The next few weeks were hectically filled with new acting work. Finding time to meet with Anelle with all the busyness was trying but wonderful things started happening to me. I mentioned to a neighbor that my parents were coming to dinner and I wanted to grill some New York strips for them. When I went to the butcher the steaks were wrapped and waiting for me. The butcher commented, “It’s a nice thing a ya doing. Make ya mama and papa a nice meal.” I told Anelle how much I loved her espresso and an espresso maker was left at my door.
Shortly after I was washing my clothes at the Laundromat and one of the locals, Vito, who ran the shoe store around the corner told me who Anelle was connected to. He was shocked I didn’t know. “Really? Ya don’t know. That old lady is Genovese’s older sister. She was quite an artist in her day I was told.” “Genovese as in mafia Don?” “You got it” Vito replied. “You treat the old girl with respect and you are the new prince of the neighborhood.”

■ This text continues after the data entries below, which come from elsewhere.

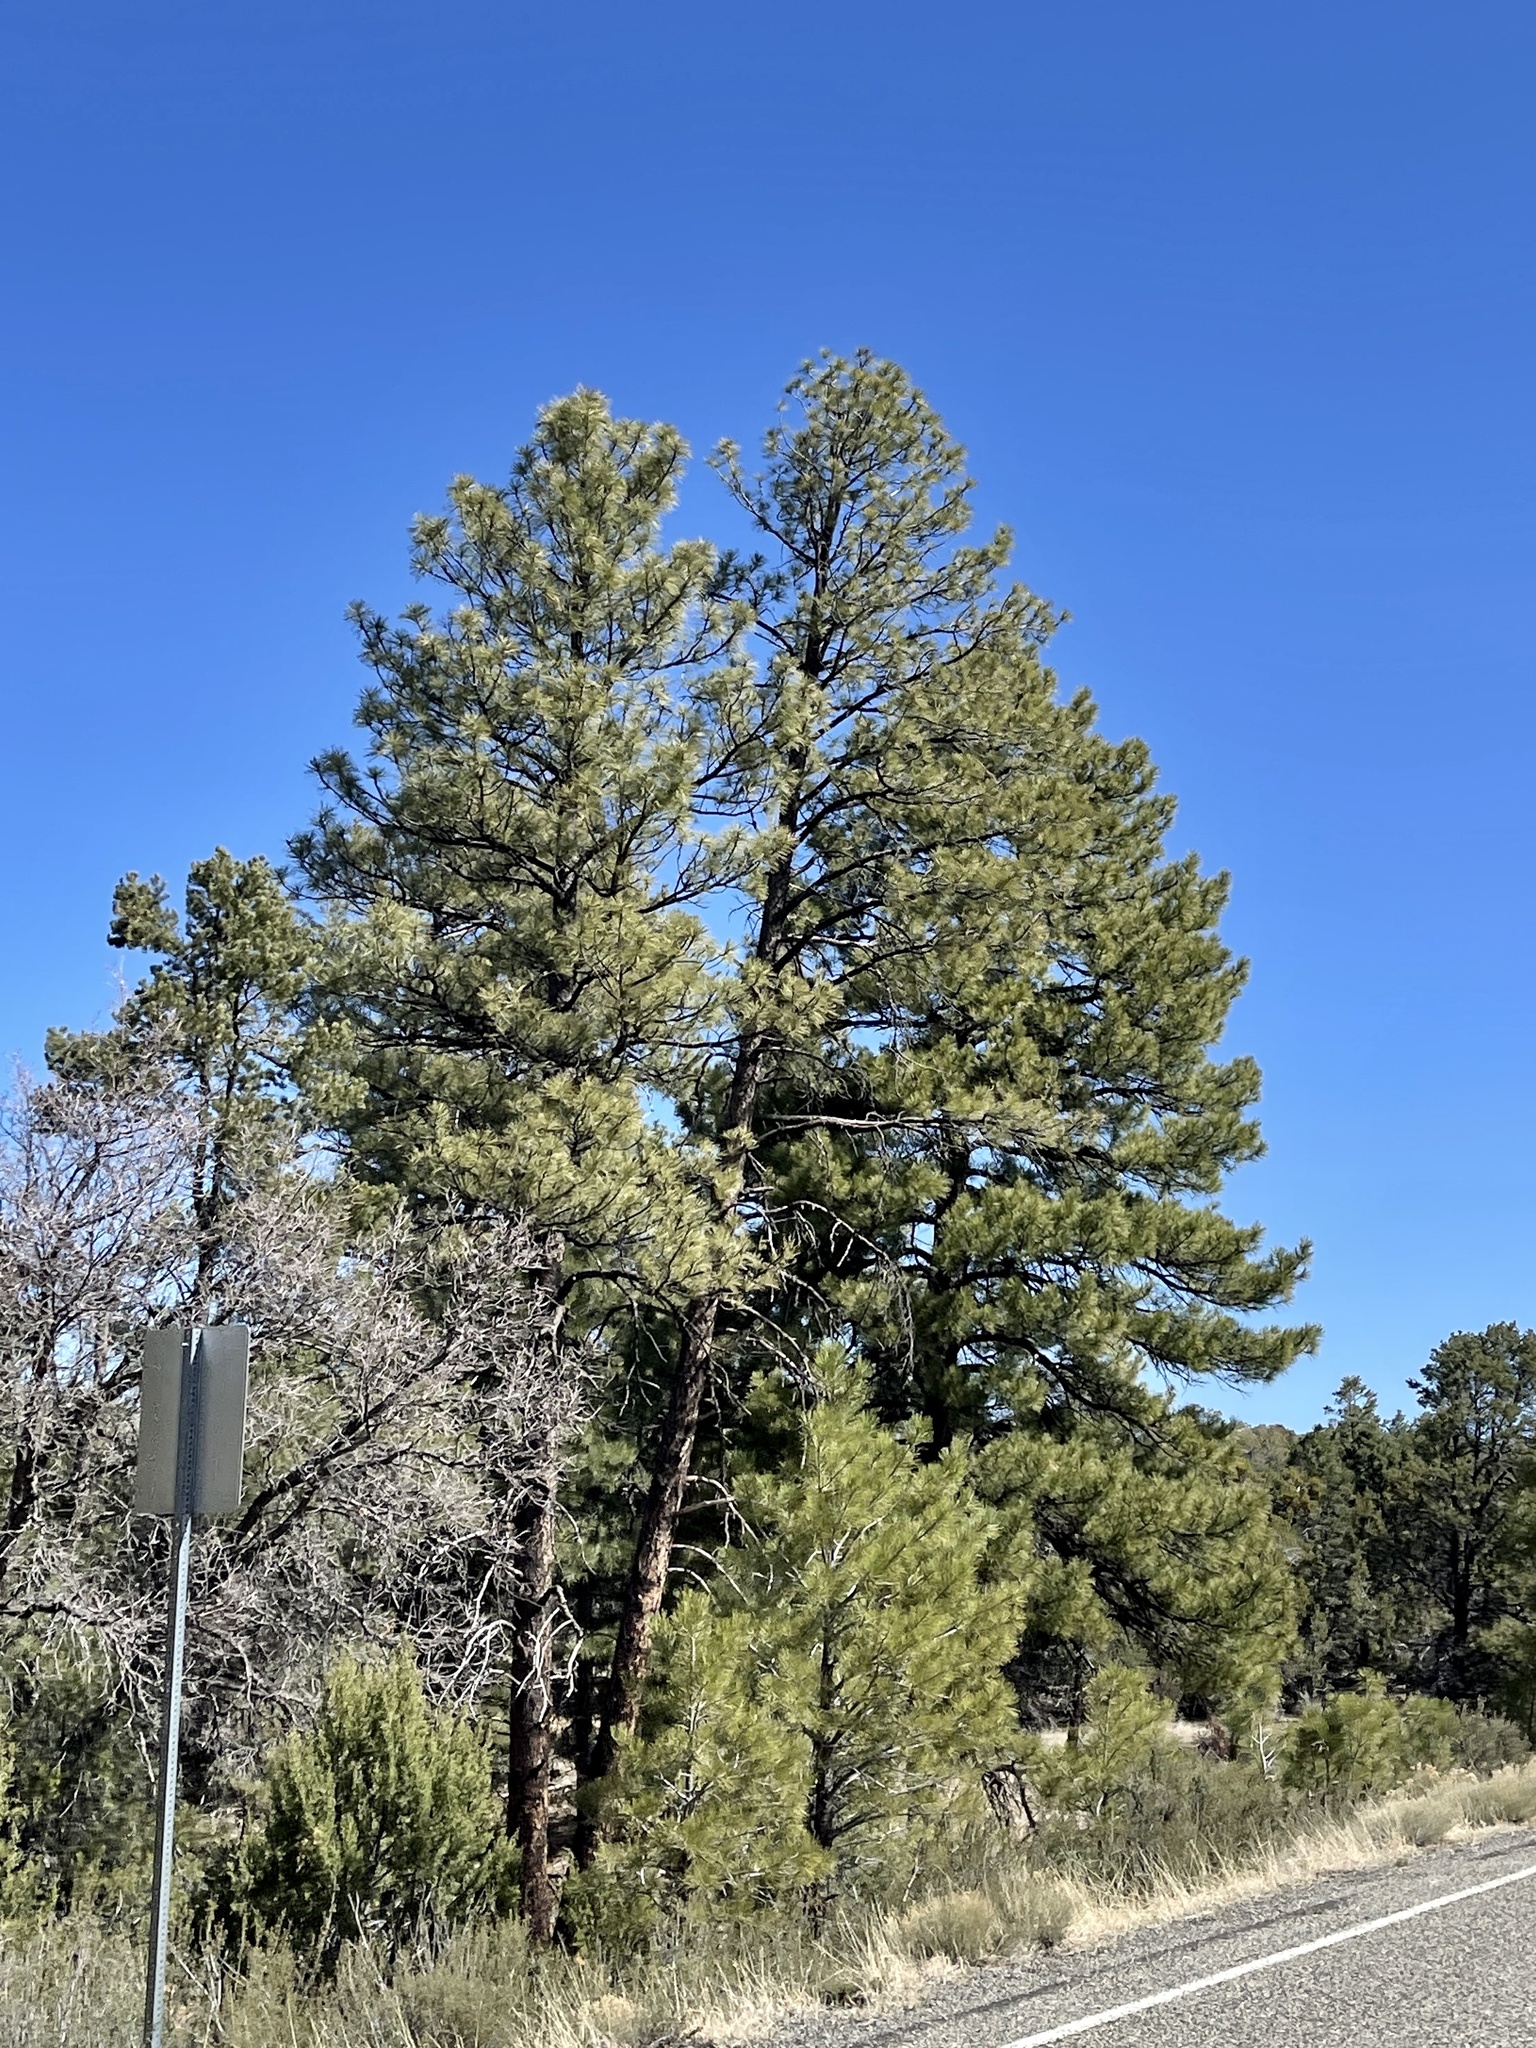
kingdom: Plantae
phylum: Tracheophyta
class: Pinopsida
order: Pinales
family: Pinaceae
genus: Pinus
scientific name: Pinus ponderosa
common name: Western yellow-pine
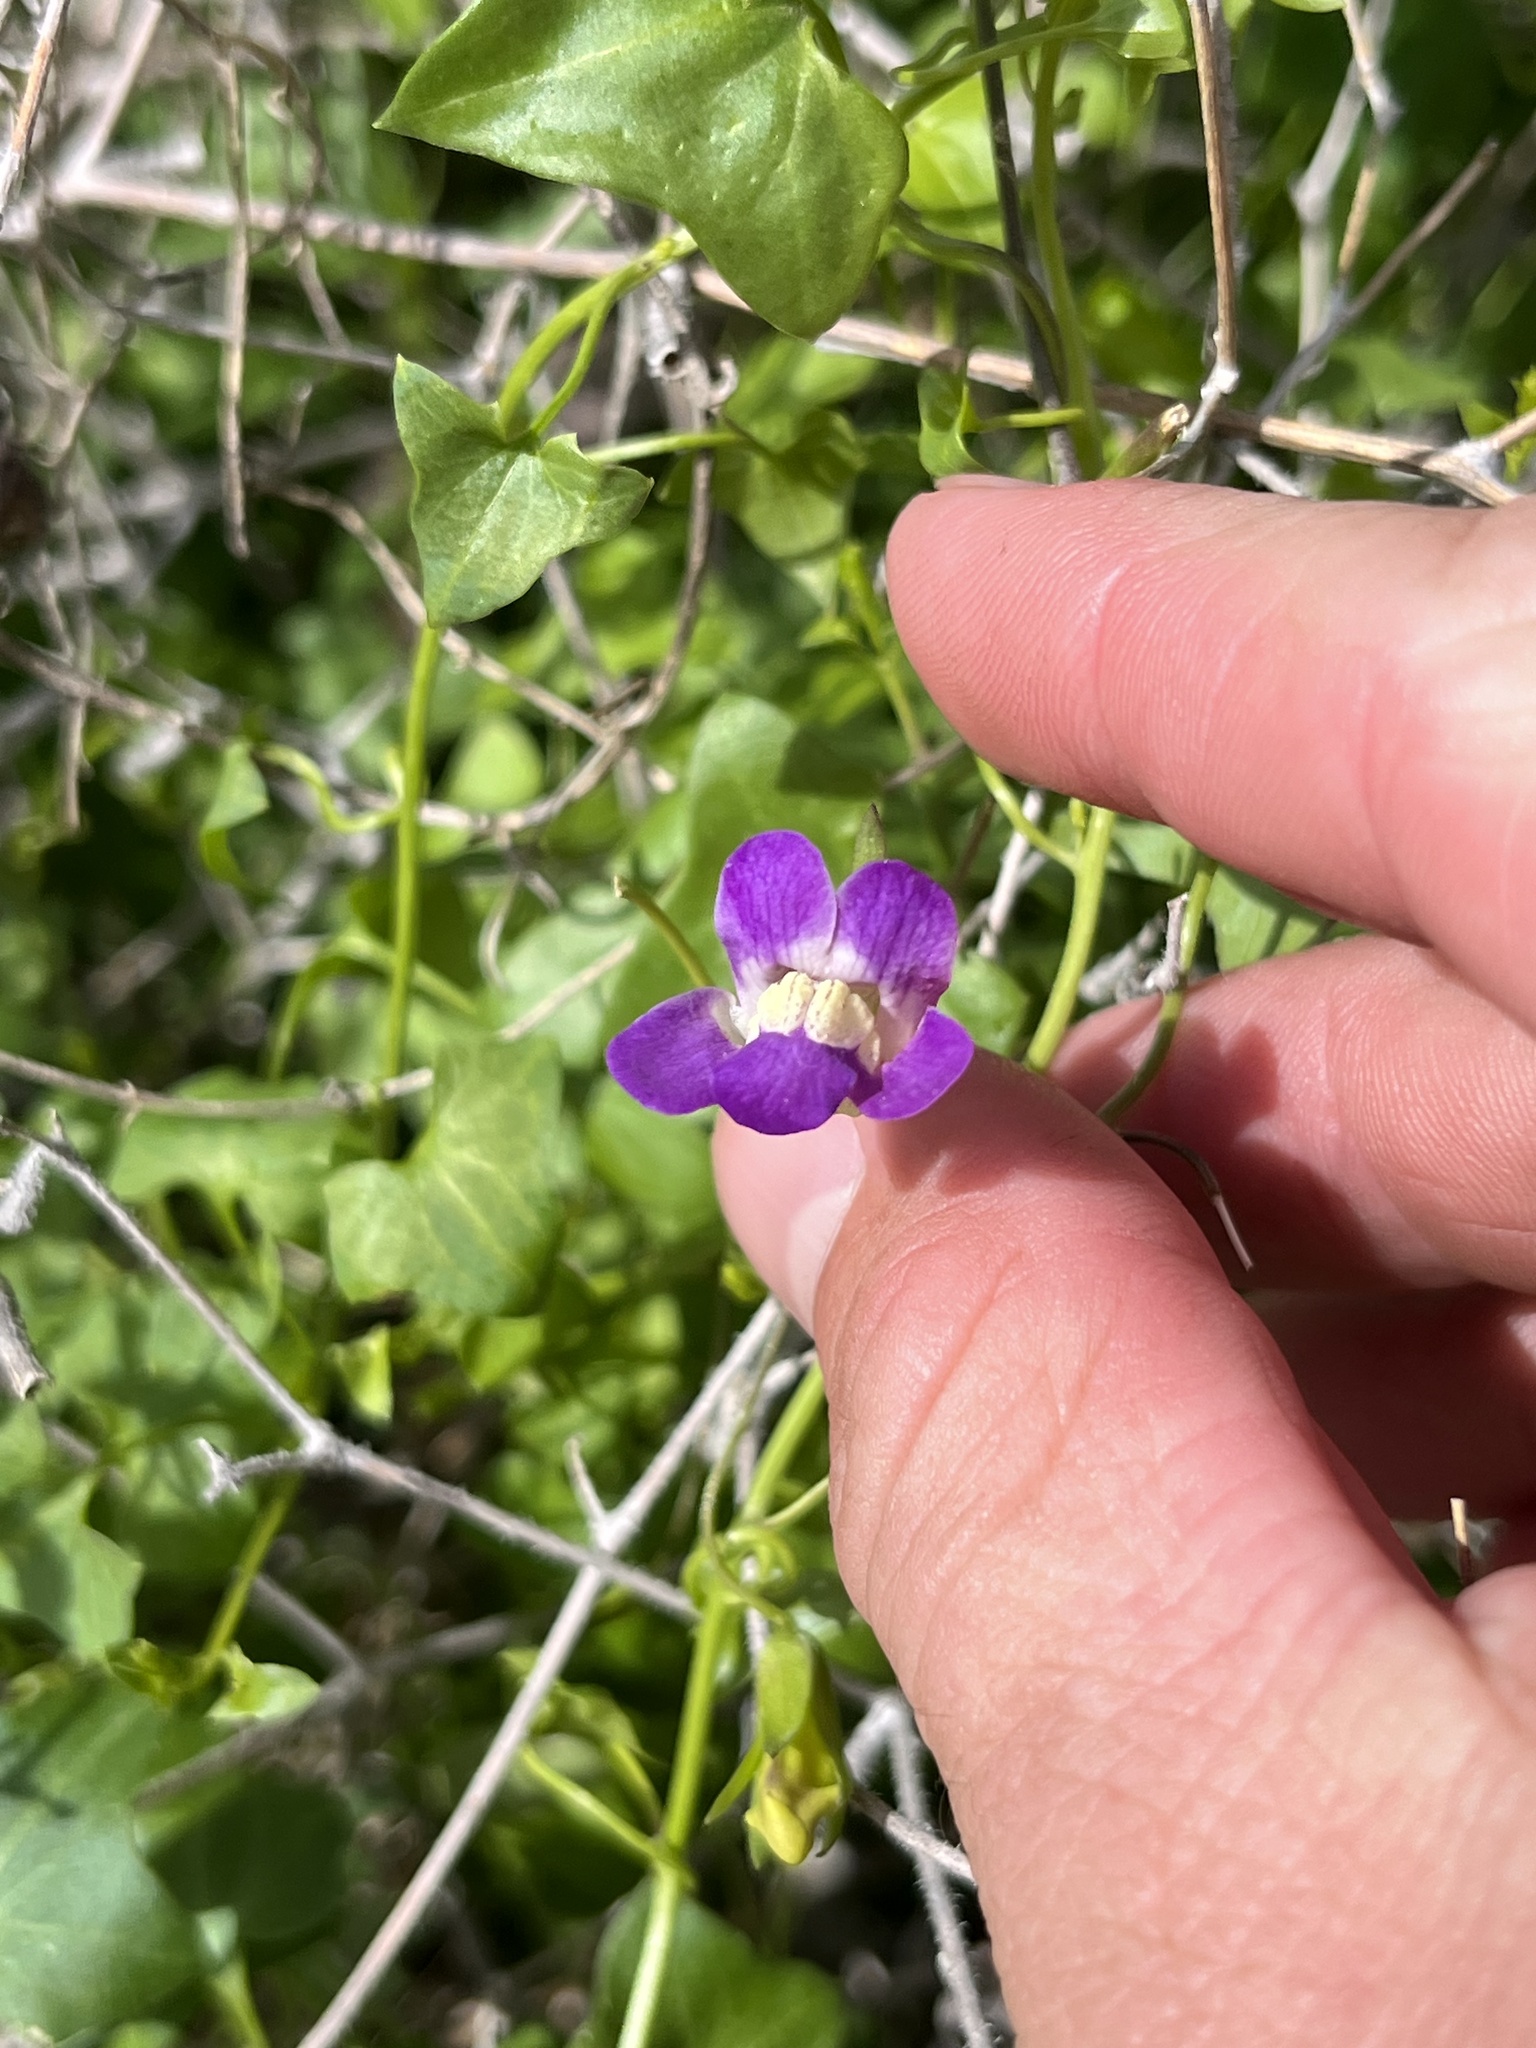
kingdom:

Soon after life got really busy I scored a part in an Off Broadway show. The only times I could meet with her were evenings and weekends. I was getting to the point where I needed a little time to decompress. This brought back feelings of my failed marriage, sacrificing life for career. Memories of the fights still haunted me making me feel selfish. Still when I would show up at Anelle’s apartment there would be amazing food to eat and scintillating conversation. I was truly torn on what to do.
Rehearsal ran late on a day I had scheduled a meeting with Anelle for dinner and reading. I had decided to talk to her about cutting back on my visits because of my schedule. Running an hour late I entered her apartment dreading having to tell her of my situation. As I pushed the door softly ajar I could hear her talking on the phone.
“He’s never late. Maybe he’s depressed and won’t come. He needs me now. He’s a lonely poor boy, such a sweet person. He sure enjoys my stories. I feel like he’s a grandson.”
“Hello! Anelle can I come in?”
She turned to the entrance-way smiling broadly, “there you are.”
We stood in silence facing each other for an extended moment, me in my uncertainty letting out a deep sigh and Anelle in her lucid blindness reading me from across the room.
“Ah, well life has taken its course hasn’t it”, she said, her smile widening.
Michael Fitzgerald is a first generation Irish American who has recently published short stories in “Concho River Review”, “Down in the Dirt Review”, “Westwind Review” and “Golliards.”